Pose and size estimates
________

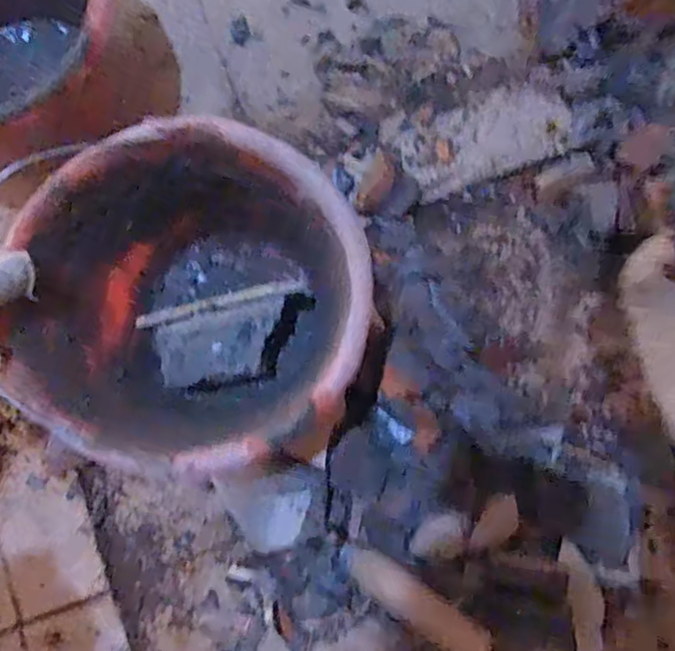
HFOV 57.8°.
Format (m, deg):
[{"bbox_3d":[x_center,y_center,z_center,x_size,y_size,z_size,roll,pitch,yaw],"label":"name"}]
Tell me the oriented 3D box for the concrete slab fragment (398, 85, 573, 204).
[{"bbox_3d":[0.143,-0.181,0.593,0.157,0.021,0.080,-19,81,-5],"label":"concrete slab fragment"}]

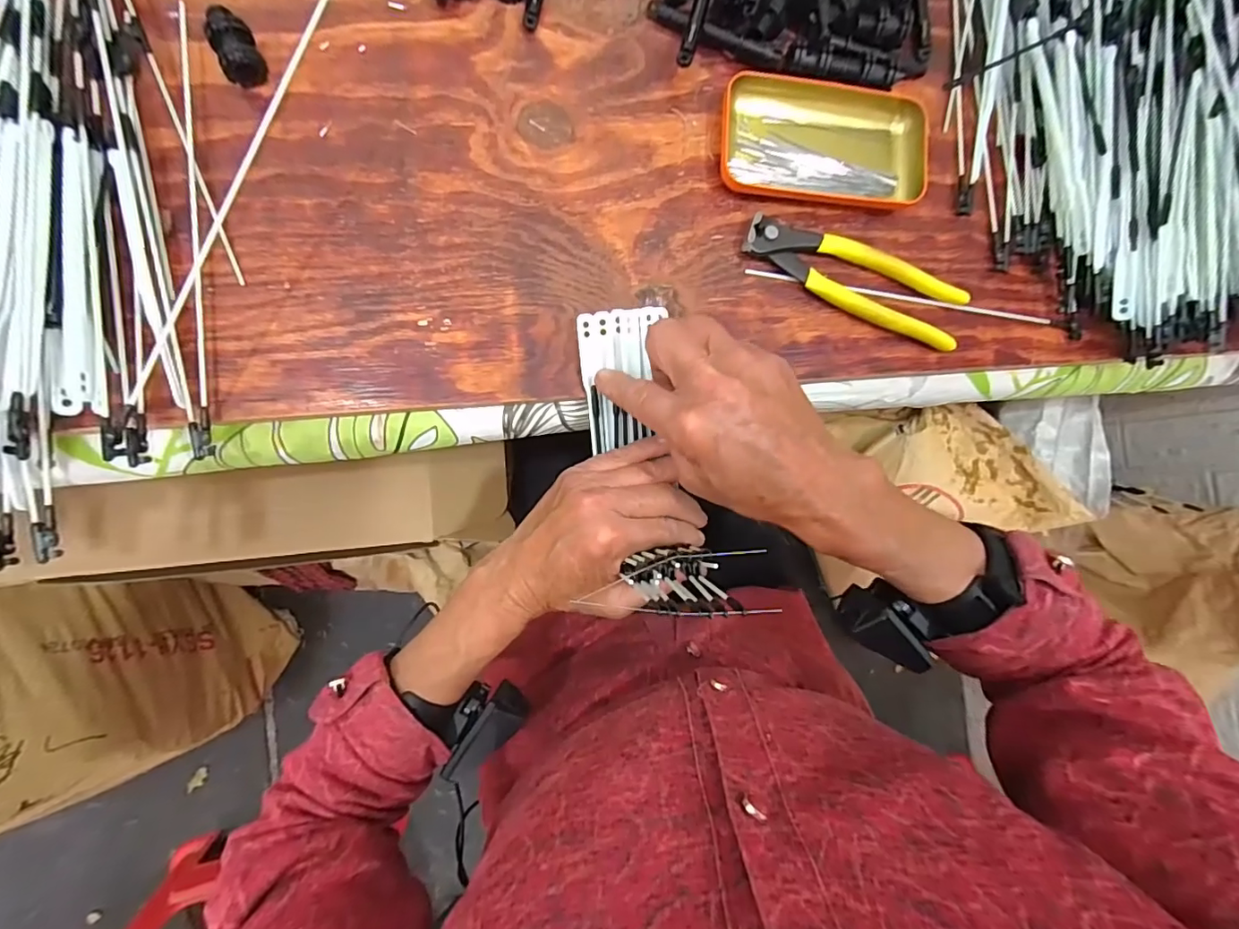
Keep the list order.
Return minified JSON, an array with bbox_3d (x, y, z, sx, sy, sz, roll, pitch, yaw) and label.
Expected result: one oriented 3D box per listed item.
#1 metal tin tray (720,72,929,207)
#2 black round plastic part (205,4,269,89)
[{"bbox_3d":[0.139,-0.223,0.361,0.144,0.017,0.081,1,89,-8],"label":"metal tin tray"},{"bbox_3d":[-0.225,-0.244,0.310,0.023,0.019,0.038,-23,92,-8],"label":"black round plastic part"}]

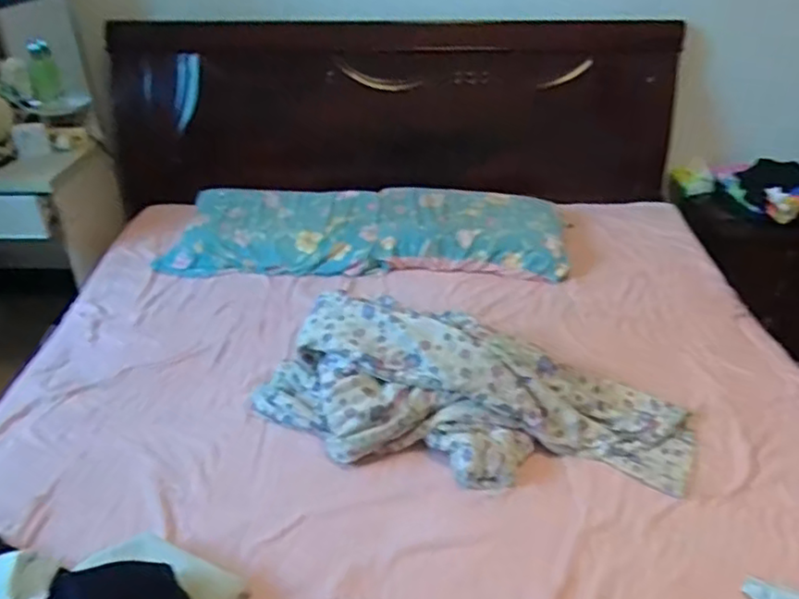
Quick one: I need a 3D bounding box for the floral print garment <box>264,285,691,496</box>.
[{"bbox_3d":[0.147,0.166,1.224,0.806,0.186,0.330,9,35,13],"label":"floral print garment"}]

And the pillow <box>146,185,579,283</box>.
[{"bbox_3d":[-0.088,-0.209,1.843,1.103,0.117,0.362,1,34,3],"label":"pillow"}]

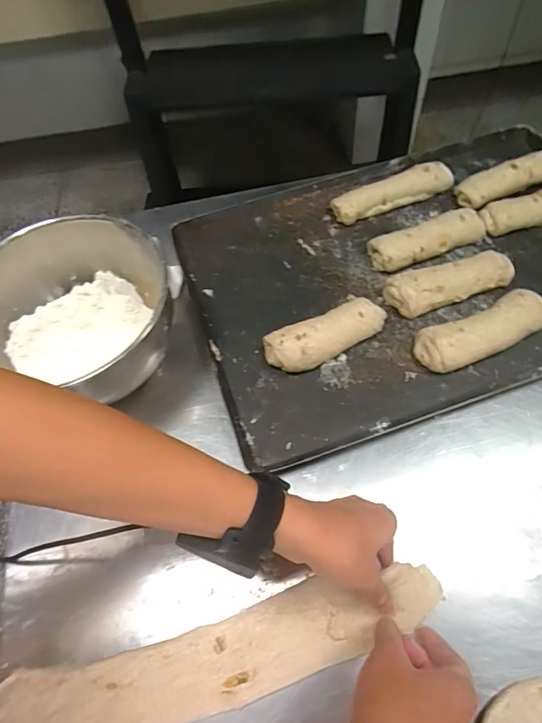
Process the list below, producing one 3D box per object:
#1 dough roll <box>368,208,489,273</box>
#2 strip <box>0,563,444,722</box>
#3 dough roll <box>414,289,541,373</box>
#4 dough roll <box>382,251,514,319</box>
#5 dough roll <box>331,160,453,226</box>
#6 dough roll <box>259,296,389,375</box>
[{"bbox_3d":[0.213,-0.163,0.594,0.163,0.032,0.049,-18,61,-7],"label":"dough roll"},{"bbox_3d":[-0.041,0.254,0.369,0.384,0.016,0.076,-17,61,-5],"label":"strip"},{"bbox_3d":[0.247,-0.035,0.516,0.159,0.035,0.058,-22,61,-9],"label":"dough roll"},{"bbox_3d":[0.226,-0.102,0.557,0.157,0.033,0.052,-19,61,-7],"label":"dough roll"},{"bbox_3d":[0.180,-0.248,0.643,0.192,0.030,0.040,-22,61,-9],"label":"dough roll"},{"bbox_3d":[0.066,-0.033,0.525,0.155,0.037,0.059,-22,61,-9],"label":"dough roll"}]

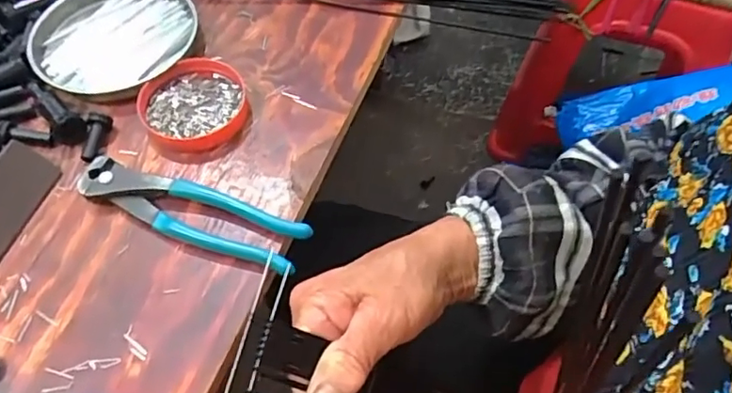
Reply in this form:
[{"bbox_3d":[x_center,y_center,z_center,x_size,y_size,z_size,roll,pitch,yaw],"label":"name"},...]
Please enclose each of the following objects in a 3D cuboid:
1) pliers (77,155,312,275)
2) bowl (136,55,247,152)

________

__WHAT THE TASK REQUIRES__. Gather each line from the entries above that includes the word "pitch".

__WRITTEN ANSWER__.
[{"bbox_3d":[x_center,y_center,z_center,x_size,y_size,z_size,roll,pitch,yaw],"label":"name"}]
Return minified JSON, an array with bbox_3d (x, y, z, sx, sy, sz, roll, pitch, yaw) and label.
[{"bbox_3d":[x_center,y_center,z_center,x_size,y_size,z_size,roll,pitch,yaw],"label":"name"},...]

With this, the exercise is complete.